- Opening Delimiter -

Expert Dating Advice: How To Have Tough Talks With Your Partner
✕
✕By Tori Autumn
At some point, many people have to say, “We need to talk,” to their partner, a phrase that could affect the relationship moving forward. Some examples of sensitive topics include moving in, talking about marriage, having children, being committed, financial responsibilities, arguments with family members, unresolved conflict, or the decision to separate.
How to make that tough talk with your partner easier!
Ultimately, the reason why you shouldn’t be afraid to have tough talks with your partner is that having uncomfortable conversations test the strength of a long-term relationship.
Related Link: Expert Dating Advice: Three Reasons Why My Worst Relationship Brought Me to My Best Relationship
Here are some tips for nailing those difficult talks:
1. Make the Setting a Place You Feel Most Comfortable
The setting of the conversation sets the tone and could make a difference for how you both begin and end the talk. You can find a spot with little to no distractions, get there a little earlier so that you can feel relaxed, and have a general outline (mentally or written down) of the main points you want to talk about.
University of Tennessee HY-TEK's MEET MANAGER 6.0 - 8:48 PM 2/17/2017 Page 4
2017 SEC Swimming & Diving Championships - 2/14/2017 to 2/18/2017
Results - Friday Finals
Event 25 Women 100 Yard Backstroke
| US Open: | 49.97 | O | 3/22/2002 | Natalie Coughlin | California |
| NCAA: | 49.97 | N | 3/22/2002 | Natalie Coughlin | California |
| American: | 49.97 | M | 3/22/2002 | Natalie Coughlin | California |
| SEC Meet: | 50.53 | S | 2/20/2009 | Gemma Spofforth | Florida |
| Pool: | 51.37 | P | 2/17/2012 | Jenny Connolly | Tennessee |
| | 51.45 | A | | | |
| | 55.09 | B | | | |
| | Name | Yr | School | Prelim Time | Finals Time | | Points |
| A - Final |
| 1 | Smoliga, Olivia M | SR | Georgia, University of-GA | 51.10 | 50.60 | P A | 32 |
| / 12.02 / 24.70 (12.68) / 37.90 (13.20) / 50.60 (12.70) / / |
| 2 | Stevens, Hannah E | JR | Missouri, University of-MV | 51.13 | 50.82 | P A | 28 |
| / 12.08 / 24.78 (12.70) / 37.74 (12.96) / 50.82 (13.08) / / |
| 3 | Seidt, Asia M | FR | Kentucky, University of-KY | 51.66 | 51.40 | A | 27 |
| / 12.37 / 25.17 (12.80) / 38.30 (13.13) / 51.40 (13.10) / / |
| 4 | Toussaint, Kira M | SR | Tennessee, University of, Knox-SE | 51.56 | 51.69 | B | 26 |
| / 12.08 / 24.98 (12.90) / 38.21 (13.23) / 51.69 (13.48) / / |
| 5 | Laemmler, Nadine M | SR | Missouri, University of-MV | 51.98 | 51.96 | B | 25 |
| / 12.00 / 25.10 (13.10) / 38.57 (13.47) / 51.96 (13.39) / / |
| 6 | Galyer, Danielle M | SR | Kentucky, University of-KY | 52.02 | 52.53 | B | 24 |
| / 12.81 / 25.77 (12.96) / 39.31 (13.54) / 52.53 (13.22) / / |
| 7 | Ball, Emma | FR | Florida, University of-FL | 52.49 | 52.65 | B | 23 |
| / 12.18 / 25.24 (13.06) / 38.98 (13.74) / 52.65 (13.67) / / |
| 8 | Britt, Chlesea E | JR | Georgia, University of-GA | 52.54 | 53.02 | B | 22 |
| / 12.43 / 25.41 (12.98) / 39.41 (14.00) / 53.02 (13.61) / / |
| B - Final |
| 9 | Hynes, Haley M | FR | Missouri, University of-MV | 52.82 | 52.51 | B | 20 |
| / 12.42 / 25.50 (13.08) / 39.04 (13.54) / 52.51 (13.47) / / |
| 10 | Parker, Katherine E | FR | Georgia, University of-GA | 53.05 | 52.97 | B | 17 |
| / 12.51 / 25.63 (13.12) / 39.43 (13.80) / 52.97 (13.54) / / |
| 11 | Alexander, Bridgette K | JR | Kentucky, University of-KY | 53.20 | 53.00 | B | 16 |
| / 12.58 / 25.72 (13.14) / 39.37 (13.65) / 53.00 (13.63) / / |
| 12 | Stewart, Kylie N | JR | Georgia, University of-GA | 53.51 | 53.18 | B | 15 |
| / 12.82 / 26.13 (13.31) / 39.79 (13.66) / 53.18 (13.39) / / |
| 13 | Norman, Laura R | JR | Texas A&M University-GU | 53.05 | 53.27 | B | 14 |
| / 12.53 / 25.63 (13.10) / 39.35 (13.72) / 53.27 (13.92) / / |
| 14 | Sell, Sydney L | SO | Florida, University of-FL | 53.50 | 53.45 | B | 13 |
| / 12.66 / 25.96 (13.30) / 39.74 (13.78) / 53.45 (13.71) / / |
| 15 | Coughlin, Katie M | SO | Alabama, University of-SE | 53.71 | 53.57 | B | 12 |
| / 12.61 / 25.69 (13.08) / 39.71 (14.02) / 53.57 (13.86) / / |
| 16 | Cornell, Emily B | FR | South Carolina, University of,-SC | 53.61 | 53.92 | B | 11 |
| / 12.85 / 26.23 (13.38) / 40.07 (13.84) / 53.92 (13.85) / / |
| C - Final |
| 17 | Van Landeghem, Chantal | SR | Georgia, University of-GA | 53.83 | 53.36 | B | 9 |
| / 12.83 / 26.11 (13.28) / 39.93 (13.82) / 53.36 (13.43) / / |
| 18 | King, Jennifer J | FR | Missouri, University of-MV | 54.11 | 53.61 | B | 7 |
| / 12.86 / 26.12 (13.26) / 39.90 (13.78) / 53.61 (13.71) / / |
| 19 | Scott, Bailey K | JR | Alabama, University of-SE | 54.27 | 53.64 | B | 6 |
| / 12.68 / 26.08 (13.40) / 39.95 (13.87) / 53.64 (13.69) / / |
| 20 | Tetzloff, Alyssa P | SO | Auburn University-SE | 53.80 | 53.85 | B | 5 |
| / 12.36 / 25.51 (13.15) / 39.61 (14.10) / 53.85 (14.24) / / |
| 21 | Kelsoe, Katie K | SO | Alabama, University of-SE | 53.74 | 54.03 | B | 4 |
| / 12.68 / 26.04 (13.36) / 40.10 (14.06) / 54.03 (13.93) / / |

- Closing Delimiter -

— Exercise details —
In the listing above, the lines from the one containing "51.40 (13.10) / / |" through the one containing "52.65 (13.67) / / |" must be set down exactly, with no other lines.

— Exercise output —
| / 12.37 / 25.17 (12.80) / 38.30 (13.13) / 51.40 (13.10) / / |
| 4 | Toussaint, Kira M | SR | Tennessee, University of, Knox-SE | 51.56 | 51.69 | B | 26 |
| / 12.08 / 24.98 (12.90) / 38.21 (13.23) / 51.69 (13.48) / / |
| 5 | Laemmler, Nadine M | SR | Missouri, University of-MV | 51.98 | 51.96 | B | 25 |
| / 12.00 / 25.10 (13.10) / 38.57 (13.47) / 51.96 (13.39) / / |
| 6 | Galyer, Danielle M | SR | Kentucky, University of-KY | 52.02 | 52.53 | B | 24 |
| / 12.81 / 25.77 (12.96) / 39.31 (13.54) / 52.53 (13.22) / / |
| 7 | Ball, Emma | FR | Florida, University of-FL | 52.49 | 52.65 | B | 23 |
| / 12.18 / 25.24 (13.06) / 38.98 (13.74) / 52.65 (13.67) / / |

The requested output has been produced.